## DATA FOR THE TASK
============================================================
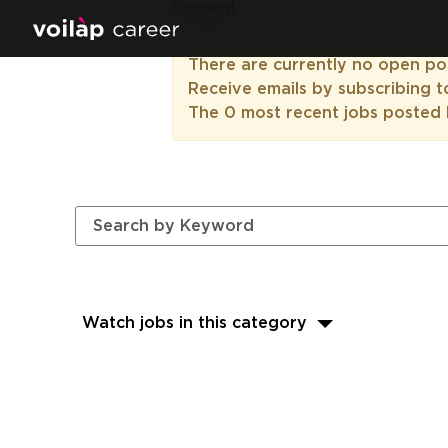
Emmegi
There are currently no open pos
Receive emails by subscribing 
The 0 most recent jobs posted 
Watch jobs in this category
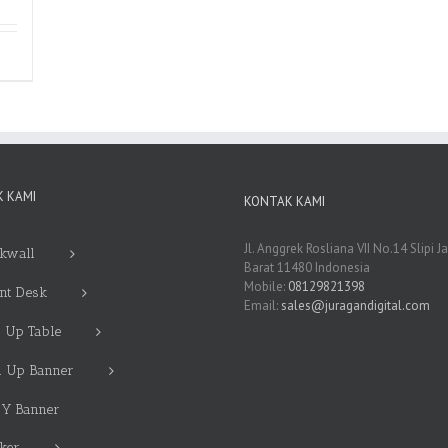
 KAMI
KONTAK KAMI
Jl. Anggrek Rosliana VII No.14 Slipi J
kwall
Barat 11480 Indonesia
Mobile:
08129821398
nt Desk
Email:
sales@juragandigital.com
 Up Table
l Up Banner
 Y Banner
cker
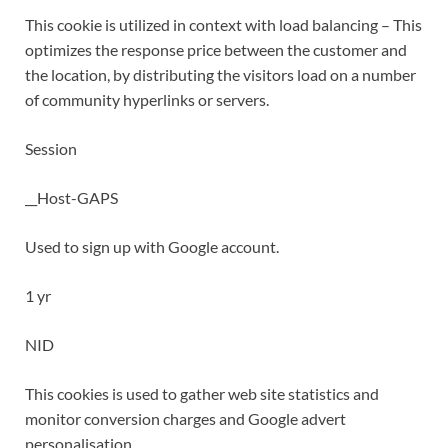
This cookie is utilized in context with load balancing – This
optimizes the response price between the customer and
the location, by distributing the visitors load on a number
of community hyperlinks or servers.
Session
__Host-GAPS
Used to sign up with Google account.
1 yr
NID
This cookies is used to gather web site statistics and
monitor conversion charges and Google advert
personalisation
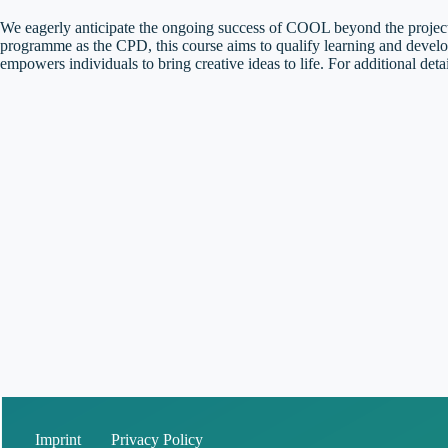
We eagerly anticipate the ongoing success of COOL beyond the project
programme as the CPD, this course aims to qualify learning and develop
empowers individuals to bring creative ideas to life. For additional det
Imprint
Privacy Policy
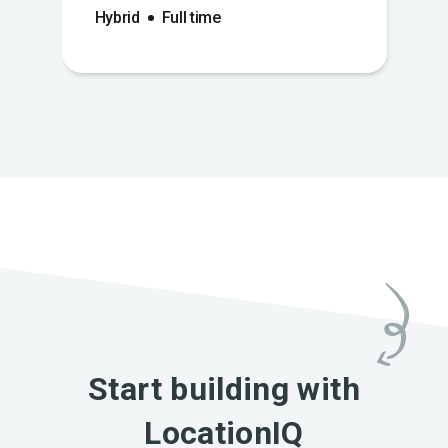
Hybrid
Full time
Start building with
LocationIQ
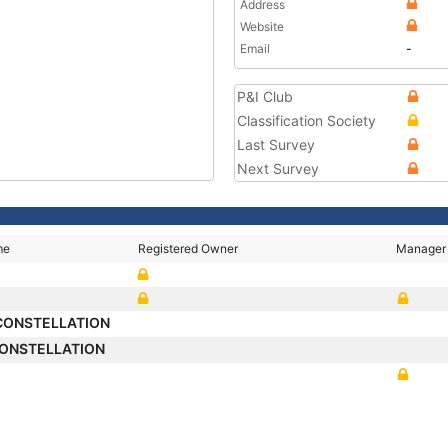
Address
Website
Email
-
P&I Club
Classification Society
Last Survey
Next Survey
me
Registered Owner
Manager
CONSTELLATION
ONSTELLATION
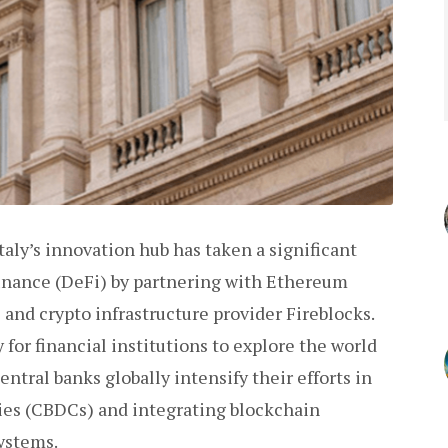
aly’s innovation hub has taken a significant
inance (DeFi) by partnering with Ethereum
and crypto infrastructure provider Fireblocks.
 for financial institutions to explore the world
entral banks globally intensify their efforts in
cies (CBDCs) and integrating blockchain
systems.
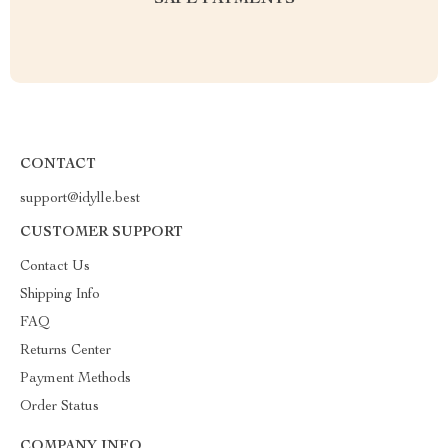
SAFE PAYMENTS
CONTACT
support@idylle.best
CUSTOMER SUPPORT
Contact Us
Shipping Info
FAQ
Returns Center
Payment Methods
Order Status
COMPANY INFO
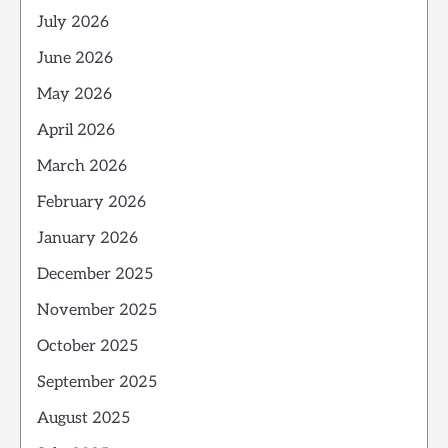
July 2026
June 2026
May 2026
April 2026
March 2026
February 2026
January 2026
December 2025
November 2025
October 2025
September 2025
August 2025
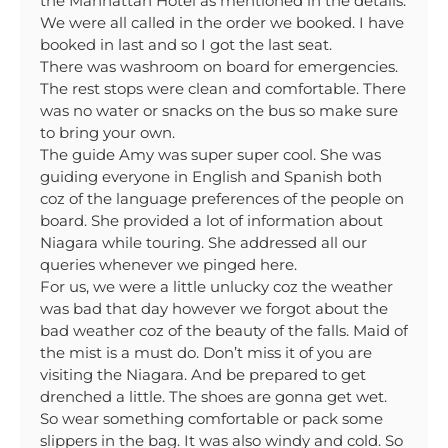
the Manhattan Hotel as mentioned in the details.
We were all called in the order we booked. I have
booked in last and so I got the last seat.
There was washroom on board for emergencies.
The rest stops were clean and comfortable. There
was no water or snacks on the bus so make sure
to bring your own.
The guide Amy was super super cool. She was
guiding everyone in English and Spanish both
coz of the language preferences of the people on
board. She provided a lot of information about
Niagara while touring. She addressed all our
queries whenever we pinged here.
For us, we were a little unlucky coz the weather
was bad that day however we forgot about the
bad weather coz of the beauty of the falls. Maid of
the mist is a must do. Don’t miss it of you are
visiting the Niagara. And be prepared to get
drenched a little. The shoes are gonna get wet.
So wear something comfortable or pack some
slippers in the bag. It was also windy and cold. So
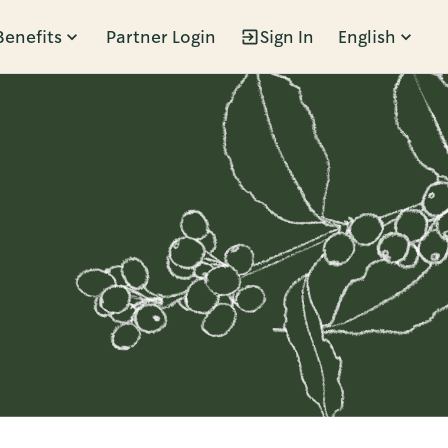
Benefits
Partner Login
Sign In
English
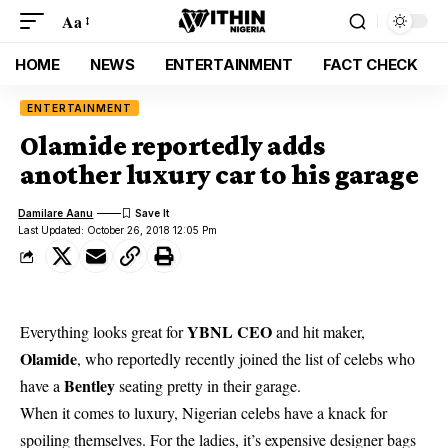
Aa
HOME
NEWS
ENTERTAINMENT
FACT CHECK
ENTERTAINMENT
Olamide reportedly adds
another luxury car to his garage
Damilare Aanu
Last Updated: October 26, 2018 12:05 Pm
YBNL CEO
Everything looks great for
and hit maker,
Olamide
, who reportedly recently joined the list of celebs who
Bentley
have a
seating pretty in their garage.
When it comes to luxury, Nigerian celebs have a knack for
spoiling themselves. For the ladies, it’s expensive designer bags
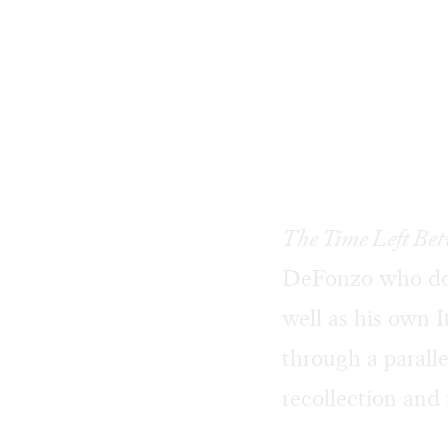
The Time Left Be
DeFonzo who doc
well as his own 
through a paralle
recollection and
============================================================
## ACTIVITY
Reproduce the text of every row above, line for line, with the pictures left out.

## SOLUTION TO THIS TASK
Emmegi
There are currently no open pos
Receive emails by subscribing 
The 0 most recent jobs posted 
Watch jobs in this category
 KAMI
KONTAK KAMI
Jl. Anggrek Rosliana VII No.14 Slipi J
kwall
Barat 11480 Indonesia
Mobile:
08129821398
nt Desk
Email:
sales@juragandigital.com
 Up Table
l Up Banner
 Y Banner
cker
This cookie is utilized in context with load balancing – This
optimizes the response price between the customer and
the location, by distributing the visitors load on a number
of community hyperlinks or servers.
Session
__Host-GAPS
Used to sign up with Google account.
1 yr
NID
This cookies is used to gather web site statistics and
monitor conversion charges and Google advert
personalisation
We eagerly anticipate the ongoing success of COOL beyond the project
programme as the CPD, this course aims to qualify learning and develop
empowers individuals to bring creative ideas to life. For additional det
Imprint
Privacy Policy
Hybrid
Full time
Start building with
LocationIQ
Address
Website
Email
-
P&I Club
Classification Society
Last Survey
Next Survey
me
Registered Owner
Manager
CONSTELLATION
ONSTELLATION
aly’s innovation hub has taken a significant
inance (DeFi) by partnering with Ethereum
and crypto infrastructure provider Fireblocks.
 for financial institutions to explore the world
entral banks globally intensify their efforts in
cies (CBDCs) and integrating blockchain
systems.
SAFE PAYMENTS
CONTACT
support@idylle.best
CUSTOMER SUPPORT
Contact Us
Shipping Info
FAQ
Returns Center
Payment Methods
Order Status
COMPANY INFO
July 2026
June 2026
May 2026
April 2026
March 2026
February 2026
January 2026
December 2025
November 2025
October 2025
September 2025
August 2025
the Manhattan Hotel as mentioned in the details.
We were all called in the order we booked. I have
booked in last and so I got the last seat.
There was washroom on board for emergencies.
The rest stops were clean and comfortable. There
was no water or snacks on the bus so make sure
to bring your own.
The guide Amy was super super cool. She was
guiding everyone in English and Spanish both
coz of the language preferences of the people on
board. She provided a lot of information about
Niagara while touring. She addressed all our
queries whenever we pinged here.
For us, we were a little unlucky coz the weather
was bad that day however we forgot about the
bad weather coz of the beauty of the falls. Maid of
the mist is a must do. Don’t miss it of you are
visiting the Niagara. And be prepared to get
drenched a little. The shoes are gonna get wet.
So wear something comfortable or pack some
slippers in the bag. It was also windy and cold. So
Benefits
Partner Login
Sign In
English
Aa
HOME
NEWS
ENTERTAINMENT
FACT CHECK
ENTERTAINMENT
Olamide reportedly adds
another luxury car to his garage
Damilare Aanu
Last Updated: October 26, 2018 12:05 Pm
YBNL CEO
Everything looks great for
and hit maker,
Olamide
, who reportedly recently joined the list of celebs who
Bentley
have a
seating pretty in their garage.
When it comes to luxury, Nigerian celebs have a knack for
spoiling themselves. For the ladies, it’s expensive designer bags
The Time Left Be
DeFonzo who doc
well as his own 
through a paralle
recollection and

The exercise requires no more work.